Tout est toujours pareil. La répétition préside aux processus, du métabolisme au passage du temps : jour, nuit, clarté, obscurité, naissance, mort et vieillesse. Il faut subvenir à ses besoins, il faut se nourrir, l’entretien de la vie est la contradiction majeure du processus, de la dynamique de la vie. Il n'y a de continuité que s'il y a entretien. Rattacher la dynamique à la statique, le mouvement à l’inertie, est dialectique. Vivre sans contradiction est ce que l’on désire, et tout à la fois c’est l’impossible.

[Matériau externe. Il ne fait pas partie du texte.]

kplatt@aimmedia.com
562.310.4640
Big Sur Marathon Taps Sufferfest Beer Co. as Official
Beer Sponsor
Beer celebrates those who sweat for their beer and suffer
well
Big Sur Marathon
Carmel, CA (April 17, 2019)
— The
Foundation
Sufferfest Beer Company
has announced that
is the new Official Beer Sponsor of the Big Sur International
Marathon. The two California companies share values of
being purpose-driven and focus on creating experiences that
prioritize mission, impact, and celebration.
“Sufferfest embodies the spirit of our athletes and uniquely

Les Indiens Guaranis, par exemple, exécraient la terre maléfique, ils haïssaient l'Un, ils haïssaient l'unité. Pour eux, l’Un est tout ce qui est corruptible. Le mode d'existence de l’Un est le transitoire, le passager, l'éphémère. Les Guaranis haïssaient le transitoire, le passage, le changement et pensaient que cela était engendré par l’Un, qu’ils entendaient comme l'incomplet.

Nous, les occidentaux, nous entendons l'unité comme l’entier, le non-fragmenté, ce qui se maintient en tant qu’autonomie et possibilité. En ce sens, notre coïncidence par rapport aux Guaranis se résume à l'admission de l'unité, de l’Un comme possibilité unique de dynamisation, c'est-à-dire le changement, le passage, ce qui pour nous est bon. La divergence apparaît lorsque, pour les Guaranis, le changement, la transitorité sont mauvais. Comme ils le disent eux-mêmes :

... et souvent nous arrivons là-bas, sur les plages, aux frontières de la terre maléfique, presqu’en vue du but, le même piège des Dieux, la même douleur, le même échec : l’obstacle à l'éternité, la mer qui part avec le Soleil.

(Pierre Clastres, A Sociedade contra o Estado, 1978, Ed. Francisco Alves, Rio de Janeiro)

Il n'y a pas d'éternité, car il n'y a pas d'immobilité. La dynamique, le non-positionnement des désirs réalisés, le bonheur qui coule engendrent monotonie et ennui lorsque cette dynamique n'est pas acceptée. Rien ne dure pour toujours. Toujours est une abstraction qui ne peut être comprise qu’en tant que continuité, et par les conditions implicites d’entretien que celle-ci impose, la continuité est monotonie.

L’expérience de la monotonie, de l'ennui est très fréquente, car le présent, les processus, sont traversés par des attentes comblées et engendrées par des évaluations. Le simple flux de la dynamique, la continuité, n'apporte pas de sens en soi, ne pointe pas vers le bien ou vers le mal, et si elle est perçue ainsi, elle est rythme, contexte, paysage. S’il n'y a pas d’évaluation, il n'y a pas d'insertion d'attributs de fragmentation et de référence de Pourquoi, Dans quel but, Quand. Sans interruption, il n'y a pas d'effondrements générateurs d’anxiété. C’est l'anxiété qui crée la monotonie, car elle établit d'autres référentiels, tels que des rythmes, des fréquences qui engendrent des attentes en éloignant l'individu de ses vécus. Absorbé par ce qui se passe, vivant ce qui a lieu, sans attribuer un sens d’avantages et d’inconvénients, il n'y a pas d'intersection, pas d'évaluation engendrant des buts, des peurs ou des désirs.

La monotonie et l'ennui traduisent le fait d’être exilé de son présent, elles découlent de la non-acceptation de celui-ci. Si tout est vécu comme fastidieux, il faut transformer le présent. Le premier pas est d'abandonner le confort de l'adéquation, de la répétition, de l'habitude. Pour atteindre des montagnes, il faut abandonner les plaines, et à la fois, le chemin sur les sommets peut être si habituel que la recherche de la plaine serait une différence, une rupture de la monotonie. Vivre ce qui se présente est toujours dynamisant (quand bien même cela ne correspond qu'aux critères de ce que l’on considère comme mauvais). La dynamisation exile la monotonie et l'ennui, à la différence de l’installation dans l’adéquation qui provoque des convergences ponctualisantes dans la continuité désormais rigidifiante : sans autonomie on réussit, on se trompe, on automatise. Automatiser, désormais, c'est le plan, la configuration qui installe l'ennui et la monotonie.